Step 1 — Measure First
rg -n "on:|concurrency:|paths:|paths-ignore:|strategy:|matrix:|cache:" .github/workflows
GH_PAGER=cat gh run list --limit 10 --repo Cosmian/kms
run_id=$(GH_PAGER=cat gh run list --limit 1 --json databaseId --jq '.[0].databaseId' --repo Cosmian/kms)
GH_PAGER=cat gh run view "$run_id" --log-failed --repo Cosmian/kms
Look for:
- Missing dependency caches (Rust
~/.cargo, target/, nix store, pnpm store)
- Missing
concurrency groups to cancel stale runs on the same PR
- Over-broad triggers (full matrix on every push to any branch)
- Duplicate workflow coverage (same job in both
pr.yml and main.yml)
- Expensive jobs running regardless of what changed (e.g.
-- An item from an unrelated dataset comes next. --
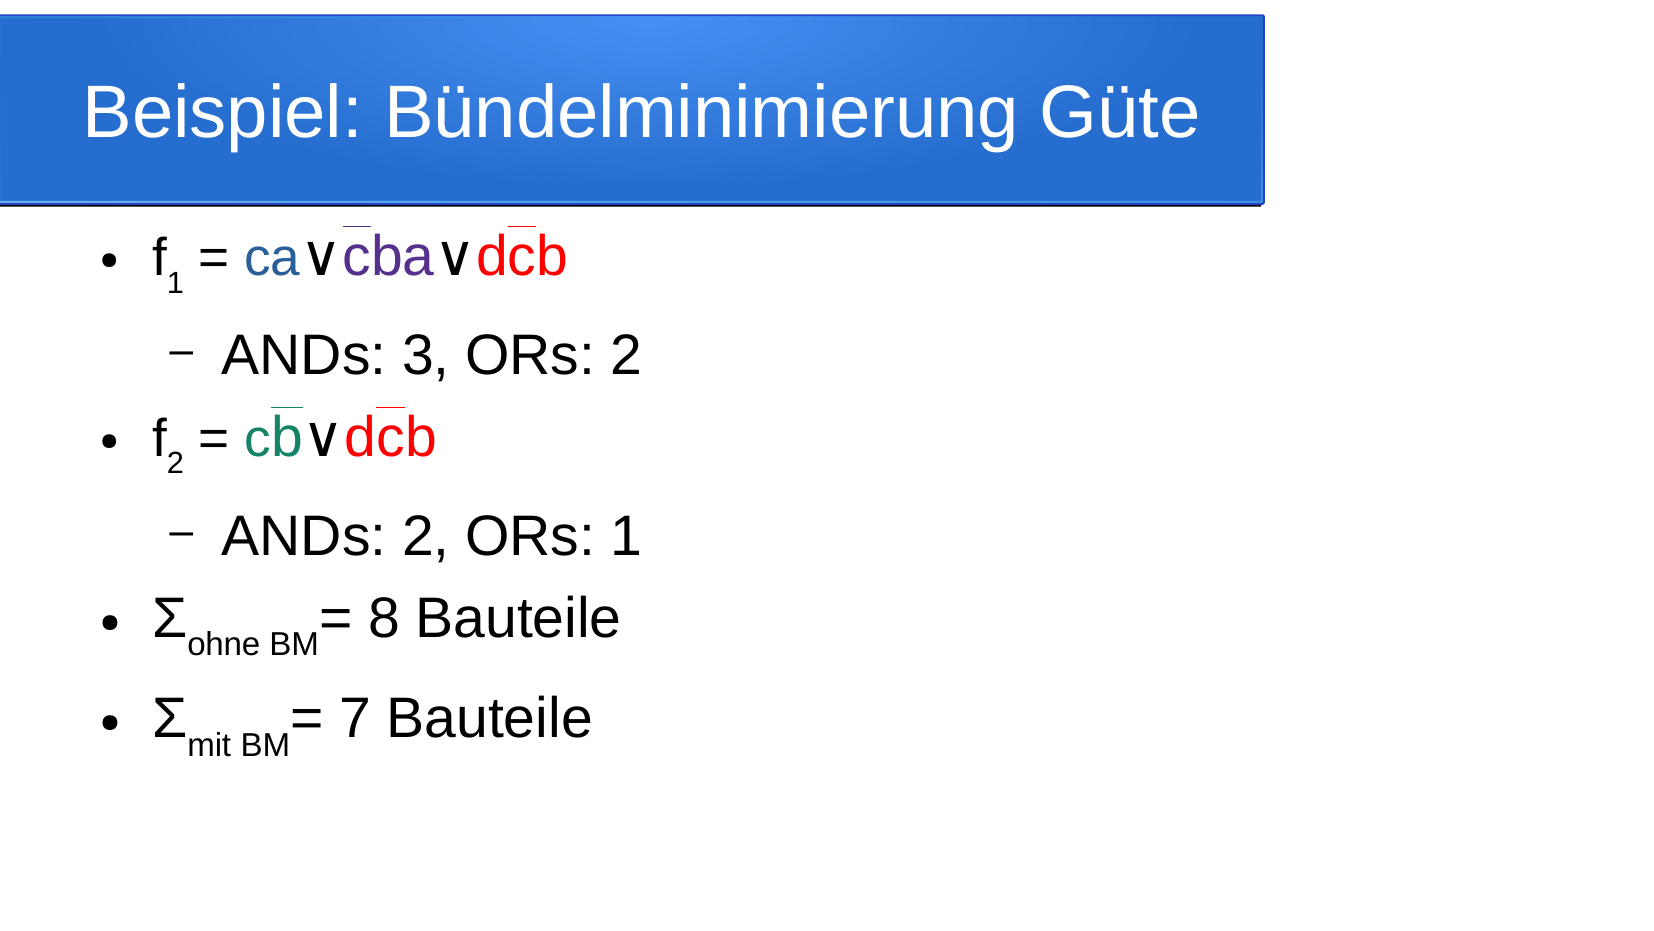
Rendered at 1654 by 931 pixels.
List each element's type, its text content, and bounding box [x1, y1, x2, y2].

title Beispiel: Bündelminimierung Güte [82, 35, 1235, 189]
list f1 = ca∨cba∨dcb ANDs: 3, ORs: 2 f2 = cb∨dcb ANDs: 2, ORs: 1 Σohne BM= 8 Bauteile Σmit BM= 7 Bauteile [82, 224, 1571, 764]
UI E2E triggered by Rust-only changes)
Step 2 — Apply Guardrails
Before recommending any fix, verify it passes all guardrails:
- Does not hide required validation — do not remove FIPS/non-FIPS test matrix legs that have explicit version commitments.
- Does not reduce parallelism without justification.
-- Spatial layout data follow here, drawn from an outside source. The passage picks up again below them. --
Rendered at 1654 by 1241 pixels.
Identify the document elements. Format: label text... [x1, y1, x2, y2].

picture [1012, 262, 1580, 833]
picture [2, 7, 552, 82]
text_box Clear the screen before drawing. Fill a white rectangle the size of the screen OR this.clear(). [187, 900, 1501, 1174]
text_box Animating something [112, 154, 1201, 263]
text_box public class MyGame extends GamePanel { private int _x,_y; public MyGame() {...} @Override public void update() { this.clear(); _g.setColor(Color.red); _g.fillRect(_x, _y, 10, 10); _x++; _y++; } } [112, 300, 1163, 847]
- Preserves security-critical checks — secret scanning, Dependabot, SBOM generation must not be gated behind path filters.
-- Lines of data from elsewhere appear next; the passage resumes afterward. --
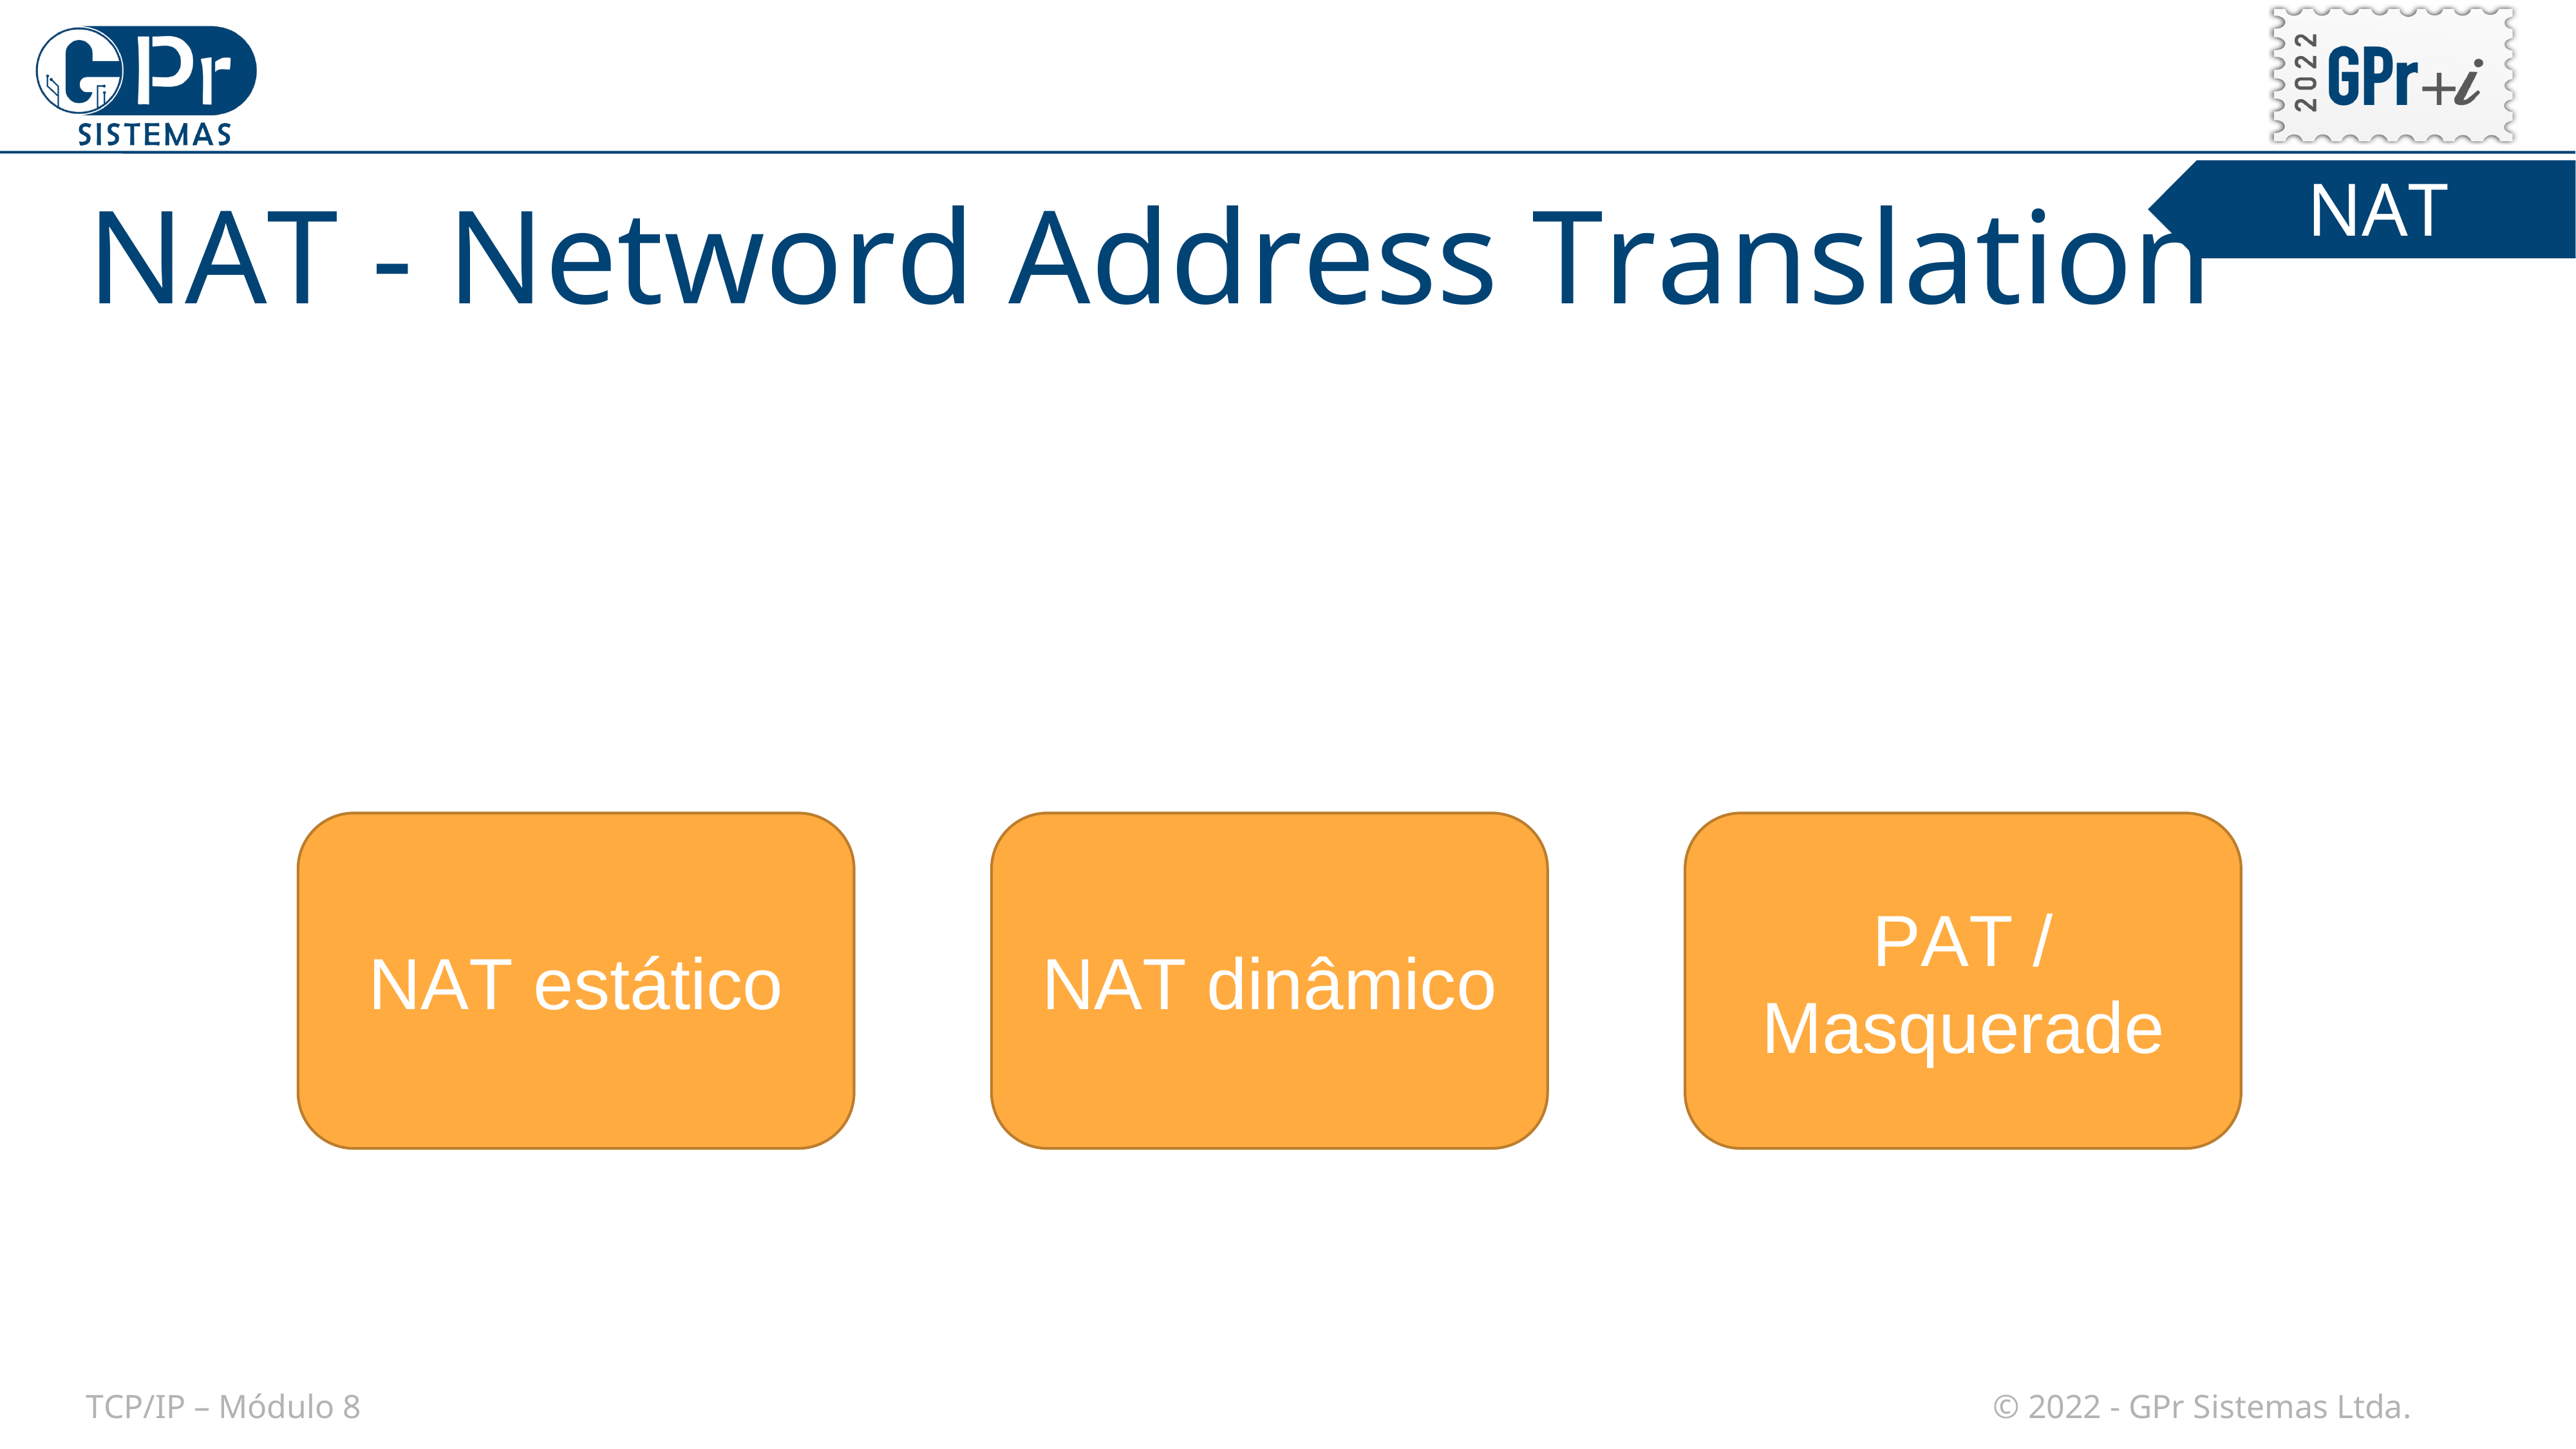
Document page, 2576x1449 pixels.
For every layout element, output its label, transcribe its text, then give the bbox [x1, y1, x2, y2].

text_box PAT / Masquerade [1685, 813, 2241, 1149]
list NAT - Netword Address Translation [81, 169, 2496, 343]
text_box NAT dinâmico [991, 813, 1548, 1149]
text_box NAT estático [297, 813, 854, 1149]
text_box [2496, 160, 2576, 258]
text_box NAT [2219, 157, 2537, 256]
picture [34, 26, 257, 147]
picture [2268, 4, 2519, 145]
text_box [2189, 160, 2219, 169]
- Write-back jobs (auto-formatting, CLI doc regeneration) must use opt-in triggers, not run on every PR.
- Nix hash update jobs must not be silently skipped.
Step 3 — Select Top 3 Fixes
From these candidates, keep only those supported by audit evidence AND passing all guardrails. Rank by estimated daily CI minutes saved:
- Dependency caching — Cache the Nix store, Rust
~/.cargo/registry, and pnpm store with lockfile-based keys
- Concurrency cancellation — Add
concurrency: { group: "${{ github.ref }}", cancel-in-progress: true } to PR workflows
- Path-based triggers — Use
paths: filters so Rust-only changes don't trigger the full UI E2E suite and vice versa
- Matrix reduction — Run expensive test variants (hsm, cloud providers) only on push to
develop/main, not on every PR
- Job parallelism — Identify jobs currently running sequentially that could run in parallel
- Duplicate workflow removal — Merge overlapping jobs between
pr.yml and main.yml
- Redundant test detection — Identify tests that exercise the same or near-identical code paths under different names (e.g. two test-vector tests that execute similar flows). Redundancy is not limited to textual repetition — look for semantic overlap in test logic
Step 4 — Verify
If gh CLI is available, validate path-gating and concurrency cancellation with a dry-run check.
If live validation is not possible, state that explicitly.
Required Output
- Waste sources — top cost/latency drivers found in step 1
- Proposed fixes — top 3 (or all remaining) with supporting audit evidence
- Validation — what was proven live vs. checked statically, and any remaining risk
- Impact — expected savings (separate PR wall-clock time from total runner time)
If shell or gh CLI access is unavailable: request the user paste .github/workflows/ contents and gh run list --limit 10 output. Begin static-only responses with: "Static-only analysis (not confirmed with live runs)."